## What you will do:
Exactly as written, return every line of the data below apart from the pictures.

## Exercise data:

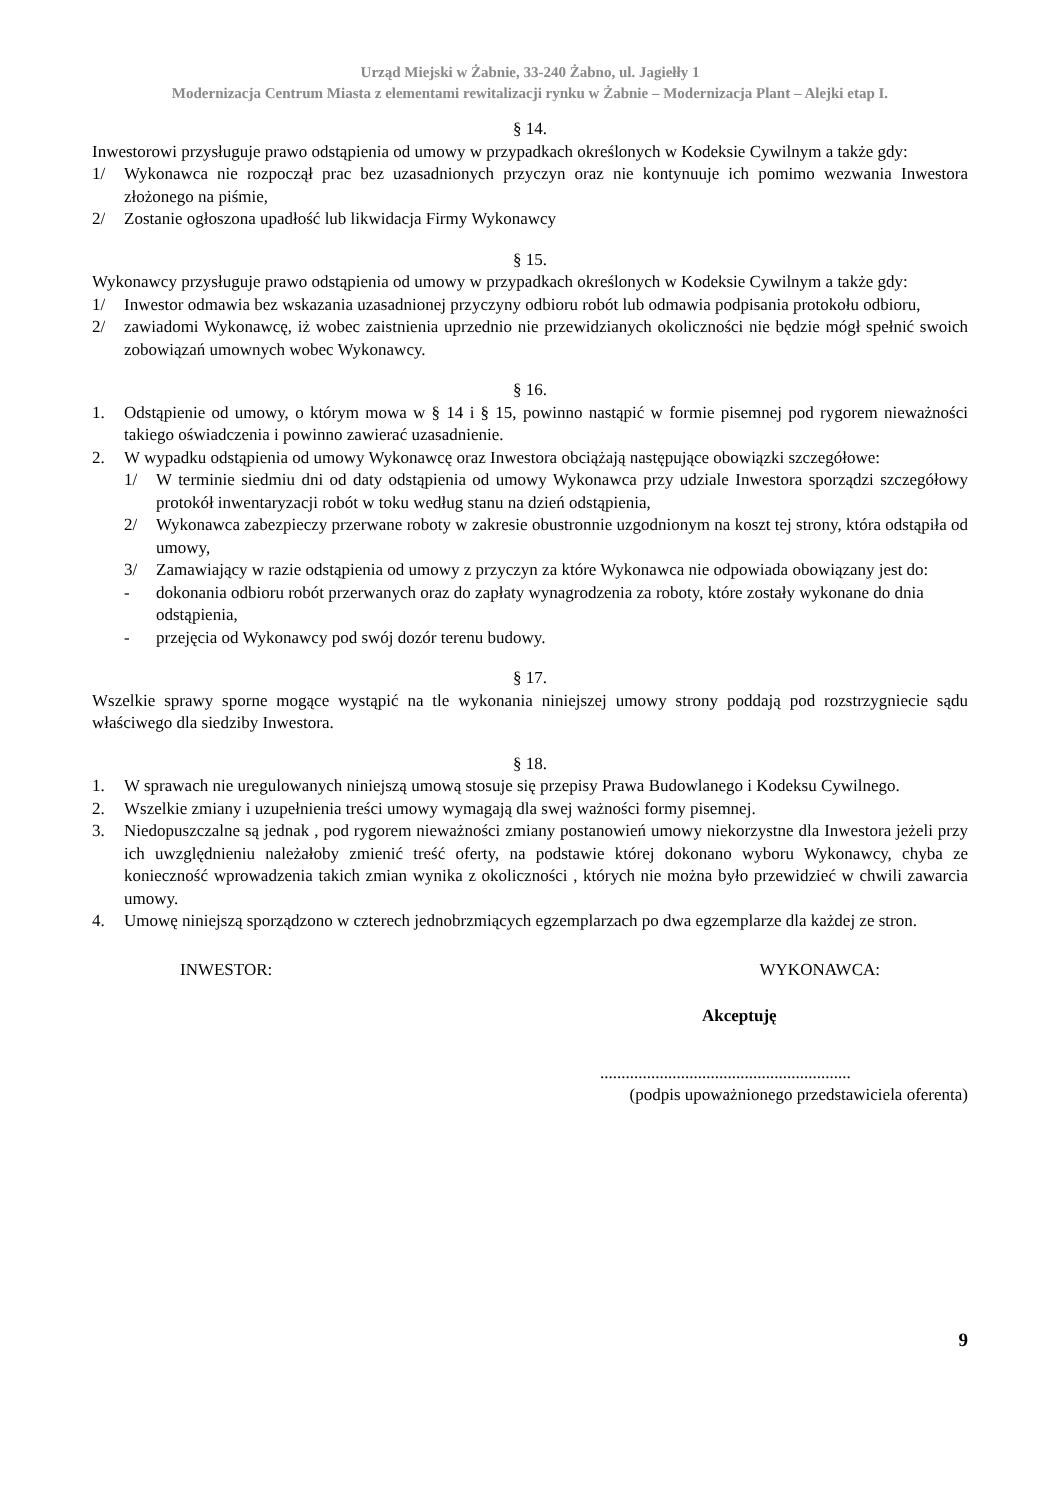Urząd Miejski w Żabnie, 33-240 Żabno, ul. Jagiełły 1
Modernizacja Centrum Miasta z elementami rewitalizacji rynku w Żabnie – Modernizacja Plant – Alejki etap I.
§ 14.
Inwestorowi przysługuje prawo odstąpienia od umowy w przypadkach określonych w Kodeksie Cywilnym a także gdy:
1/ Wykonawca nie rozpoczął prac bez uzasadnionych przyczyn oraz nie kontynuuje ich pomimo wezwania Inwestora złożonego na piśmie,
2/ Zostanie ogłoszona upadłość lub likwidacja Firmy Wykonawcy
§ 15.
Wykonawcy przysługuje prawo odstąpienia od umowy w przypadkach określonych w Kodeksie Cywilnym a także gdy:
1/ Inwestor odmawia bez wskazania uzasadnionej przyczyny odbioru robót lub odmawia podpisania protokołu odbioru,
2/ zawiadomi Wykonawcę, iż wobec zaistnienia uprzednio nie przewidzianych okoliczności nie będzie mógł spełnić swoich zobowiązań umownych wobec Wykonawcy.
§ 16.
1. Odstąpienie od umowy, o którym mowa w § 14 i § 15, powinno nastąpić w formie pisemnej pod rygorem nieważności takiego oświadczenia i powinno zawierać uzasadnienie.
2. W wypadku odstąpienia od umowy Wykonawcę oraz Inwestora obciążają następujące obowiązki szczegółowe:
1/ W terminie siedmiu dni od daty odstąpienia od umowy Wykonawca przy udziale Inwestora sporządzi szczegółowy protokół inwentaryzacji robót w toku według stanu na dzień odstąpienia,
2/ Wykonawca zabezpieczy przerwane roboty w zakresie obustronnie uzgodnionym na koszt tej strony, która odstąpiła od umowy,
3/ Zamawiający w razie odstąpienia od umowy z przyczyn za które Wykonawca nie odpowiada obowiązany jest do:
- dokonania odbioru robót przerwanych oraz do zapłaty wynagrodzenia za roboty, które zostały wykonane do dnia odstąpienia,
- przejęcia od Wykonawcy pod swój dozór terenu budowy.
§ 17.
Wszelkie sprawy sporne mogące wystąpić na tle wykonania niniejszej umowy strony poddają pod rozstrzygniecie sądu właściwego dla siedziby Inwestora.
§ 18.
1. W sprawach nie uregulowanych niniejszą umową stosuje się przepisy Prawa Budowlanego i Kodeksu Cywilnego.
2. Wszelkie zmiany i uzupełnienia treści umowy wymagają dla swej ważności formy pisemnej.
3. Niedopuszczalne są jednak , pod rygorem nieważności zmiany postanowień umowy niekorzystne dla Inwestora jeżeli przy ich uwzględnieniu należałoby zmienić treść oferty, na podstawie której dokonano wyboru Wykonawcy, chyba ze konieczność wprowadzenia takich zmian wynika z okoliczności , których nie można było przewidzieć w chwili zawarcia umowy.
4. Umowę niniejszą sporządzono w czterech jednobrzmiących egzemplarzach po dwa egzemplarze dla każdej ze stron.
INWESTOR: WYKONAWCA:
Akceptuję
...........................................................
(podpis upoważnionego przedstawiciela oferenta)
9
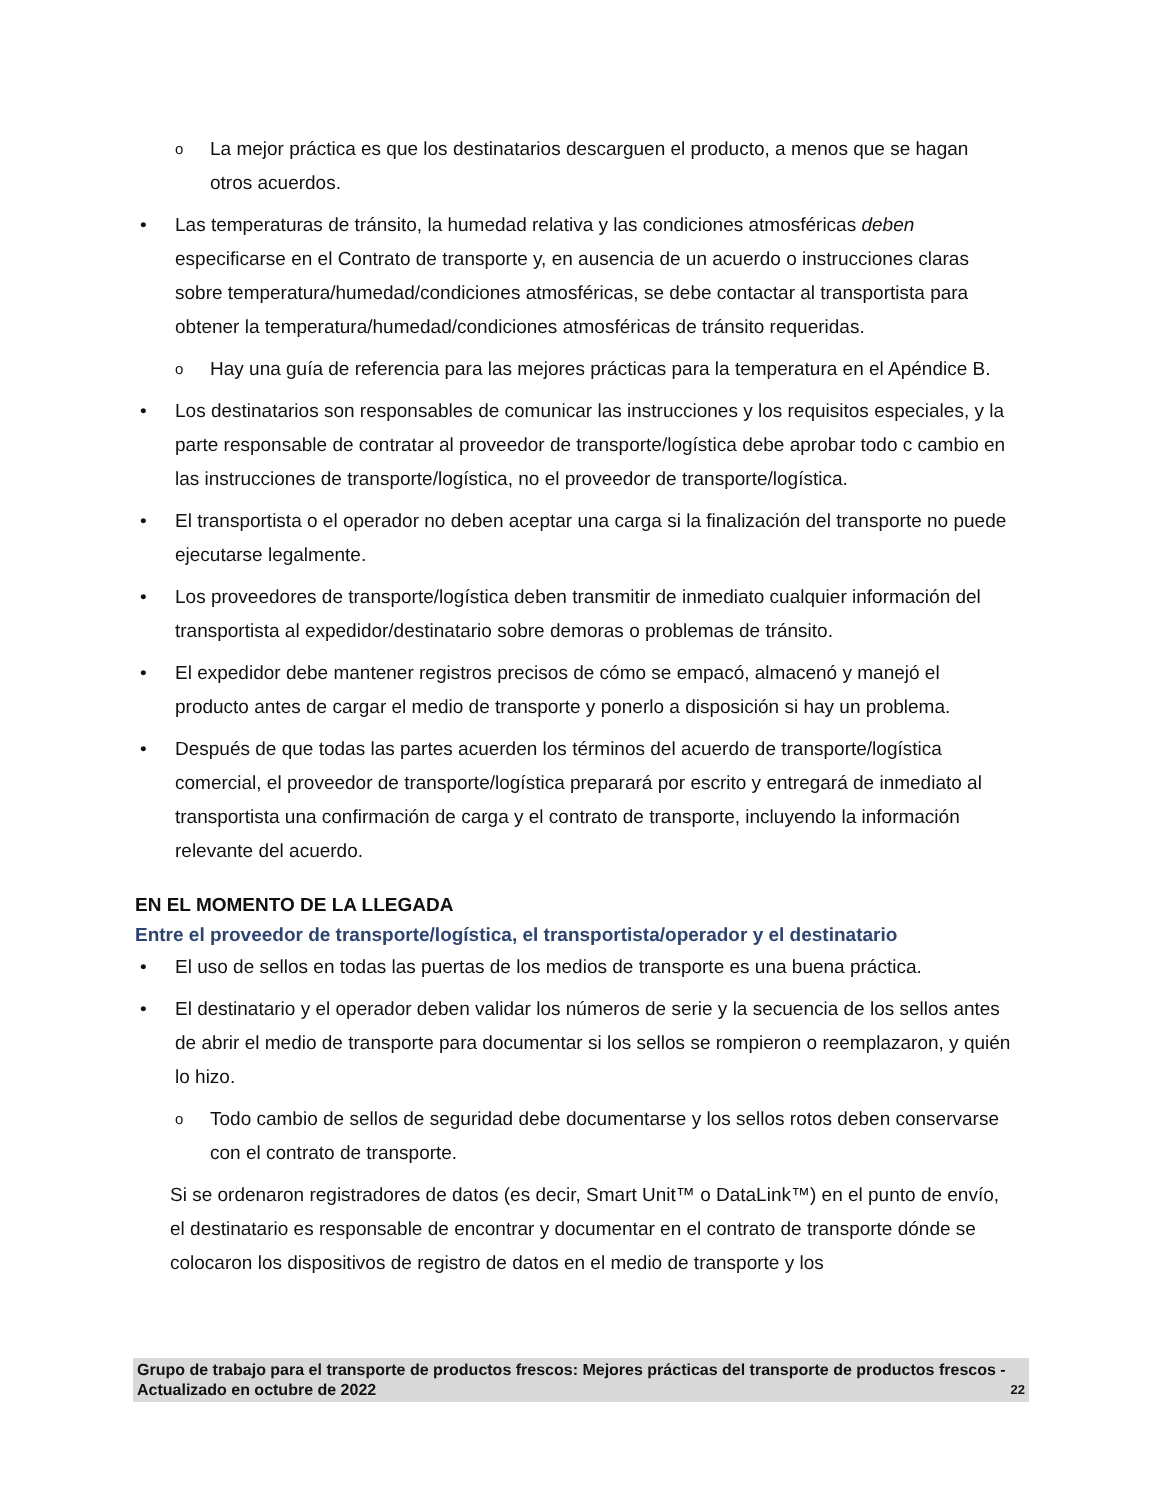o La mejor práctica es que los destinatarios descarguen el producto, a menos que se hagan otros acuerdos.
• Las temperaturas de tránsito, la humedad relativa y las condiciones atmosféricas deben especificarse en el Contrato de transporte y, en ausencia de un acuerdo o instrucciones claras sobre temperatura/humedad/condiciones atmosféricas, se debe contactar al transportista para obtener la temperatura/humedad/condiciones atmosféricas de tránsito requeridas.
o Hay una guía de referencia para las mejores prácticas para la temperatura en el Apéndice B.
• Los destinatarios son responsables de comunicar las instrucciones y los requisitos especiales, y la parte responsable de contratar al proveedor de transporte/logística debe aprobar todo c cambio en las instrucciones de transporte/logística, no el proveedor de transporte/logística.
• El transportista o el operador no deben aceptar una carga si la finalización del transporte no puede ejecutarse legalmente.
• Los proveedores de transporte/logística deben transmitir de inmediato cualquier información del transportista al expedidor/destinatario sobre demoras o problemas de tránsito.
• El expedidor debe mantener registros precisos de cómo se empacó, almacenó y manejó el producto antes de cargar el medio de transporte y ponerlo a disposición si hay un problema.
• Después de que todas las partes acuerden los términos del acuerdo de transporte/logística comercial, el proveedor de transporte/logística preparará por escrito y entregará de inmediato al transportista una confirmación de carga y el contrato de transporte, incluyendo la información relevante del acuerdo.
EN EL MOMENTO DE LA LLEGADA
Entre el proveedor de transporte/logística, el transportista/operador y el destinatario
• El uso de sellos en todas las puertas de los medios de transporte es una buena práctica.
• El destinatario y el operador deben validar los números de serie y la secuencia de los sellos antes de abrir el medio de transporte para documentar si los sellos se rompieron o reemplazaron, y quién lo hizo.
o Todo cambio de sellos de seguridad debe documentarse y los sellos rotos deben conservarse con el contrato de transporte.
Si se ordenaron registradores de datos (es decir, Smart Unit™ o DataLink™) en el punto de envío, el destinatario es responsable de encontrar y documentar en el contrato de transporte dónde se colocaron los dispositivos de registro de datos en el medio de transporte y los
Grupo de trabajo para el transporte de productos frescos: Mejores prácticas del transporte de productos frescos - Actualizado en octubre de 2022 22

## Answer section:
Urząd Miejski w Żabnie, 33-240 Żabno, ul. Jagiełły 1
Modernizacja Centrum Miasta z elementami rewitalizacji rynku w Żabnie – Modernizacja Plant – Alejki etap I.
§ 14.
Inwestorowi przysługuje prawo odstąpienia od umowy w przypadkach określonych w Kodeksie Cywilnym a także gdy:
1/ Wykonawca nie rozpoczął prac bez uzasadnionych przyczyn oraz nie kontynuuje ich pomimo wezwania Inwestora złożonego na piśmie,
2/ Zostanie ogłoszona upadłość lub likwidacja Firmy Wykonawcy
§ 15.
Wykonawcy przysługuje prawo odstąpienia od umowy w przypadkach określonych w Kodeksie Cywilnym a także gdy:
1/ Inwestor odmawia bez wskazania uzasadnionej przyczyny odbioru robót lub odmawia podpisania protokołu odbioru,
2/ zawiadomi Wykonawcę, iż wobec zaistnienia uprzednio nie przewidzianych okoliczności nie będzie mógł spełnić swoich zobowiązań umownych wobec Wykonawcy.
§ 16.
1. Odstąpienie od umowy, o którym mowa w § 14 i § 15, powinno nastąpić w formie pisemnej pod rygorem nieważności takiego oświadczenia i powinno zawierać uzasadnienie.
2. W wypadku odstąpienia od umowy Wykonawcę oraz Inwestora obciążają następujące obowiązki szczegółowe:
1/ W terminie siedmiu dni od daty odstąpienia od umowy Wykonawca przy udziale Inwestora sporządzi szczegółowy protokół inwentaryzacji robót w toku według stanu na dzień odstąpienia,
2/ Wykonawca zabezpieczy przerwane roboty w zakresie obustronnie uzgodnionym na koszt tej strony, która odstąpiła od umowy,
3/ Zamawiający w razie odstąpienia od umowy z przyczyn za które Wykonawca nie odpowiada obowiązany jest do:
- dokonania odbioru robót przerwanych oraz do zapłaty wynagrodzenia za roboty, które zostały wykonane do dnia odstąpienia,
- przejęcia od Wykonawcy pod swój dozór terenu budowy.
§ 17.
Wszelkie sprawy sporne mogące wystąpić na tle wykonania niniejszej umowy strony poddają pod rozstrzygniecie sądu właściwego dla siedziby Inwestora.
§ 18.
1. W sprawach nie uregulowanych niniejszą umową stosuje się przepisy Prawa Budowlanego i Kodeksu Cywilnego.
2. Wszelkie zmiany i uzupełnienia treści umowy wymagają dla swej ważności formy pisemnej.
3. Niedopuszczalne są jednak , pod rygorem nieważności zmiany postanowień umowy niekorzystne dla Inwestora jeżeli przy ich uwzględnieniu należałoby zmienić treść oferty, na podstawie której dokonano wyboru Wykonawcy, chyba ze konieczność wprowadzenia takich zmian wynika z okoliczności , których nie można było przewidzieć w chwili zawarcia umowy.
4. Umowę niniejszą sporządzono w czterech jednobrzmiących egzemplarzach po dwa egzemplarze dla każdej ze stron.
INWESTOR: WYKONAWCA:
Akceptuję
...........................................................
(podpis upoważnionego przedstawiciela oferenta)
9
o La mejor práctica es que los destinatarios descarguen el producto, a menos que se hagan otros acuerdos.
• Las temperaturas de tránsito, la humedad relativa y las condiciones atmosféricas deben especificarse en el Contrato de transporte y, en ausencia de un acuerdo o instrucciones claras sobre temperatura/humedad/condiciones atmosféricas, se debe contactar al transportista para obtener la temperatura/humedad/condiciones atmosféricas de tránsito requeridas.
o Hay una guía de referencia para las mejores prácticas para la temperatura en el Apéndice B.
• Los destinatarios son responsables de comunicar las instrucciones y los requisitos especiales, y la parte responsable de contratar al proveedor de transporte/logística debe aprobar todo c cambio en las instrucciones de transporte/logística, no el proveedor de transporte/logística.
• El transportista o el operador no deben aceptar una carga si la finalización del transporte no puede ejecutarse legalmente.
• Los proveedores de transporte/logística deben transmitir de inmediato cualquier información del transportista al expedidor/destinatario sobre demoras o problemas de tránsito.
• El expedidor debe mantener registros precisos de cómo se empacó, almacenó y manejó el producto antes de cargar el medio de transporte y ponerlo a disposición si hay un problema.
• Después de que todas las partes acuerden los términos del acuerdo de transporte/logística comercial, el proveedor de transporte/logística preparará por escrito y entregará de inmediato al transportista una confirmación de carga y el contrato de transporte, incluyendo la información relevante del acuerdo.
EN EL MOMENTO DE LA LLEGADA
Entre el proveedor de transporte/logística, el transportista/operador y el destinatario
• El uso de sellos en todas las puertas de los medios de transporte es una buena práctica.
• El destinatario y el operador deben validar los números de serie y la secuencia de los sellos antes de abrir el medio de transporte para documentar si los sellos se rompieron o reemplazaron, y quién lo hizo.
o Todo cambio de sellos de seguridad debe documentarse y los sellos rotos deben conservarse con el contrato de transporte.
Si se ordenaron registradores de datos (es decir, Smart Unit™ o DataLink™) en el punto de envío, el destinatario es responsable de encontrar y documentar en el contrato de transporte dónde se colocaron los dispositivos de registro de datos en el medio de transporte y los
Grupo de trabajo para el transporte de productos frescos: Mejores prácticas del transporte de productos frescos - Actualizado en octubre de 2022 22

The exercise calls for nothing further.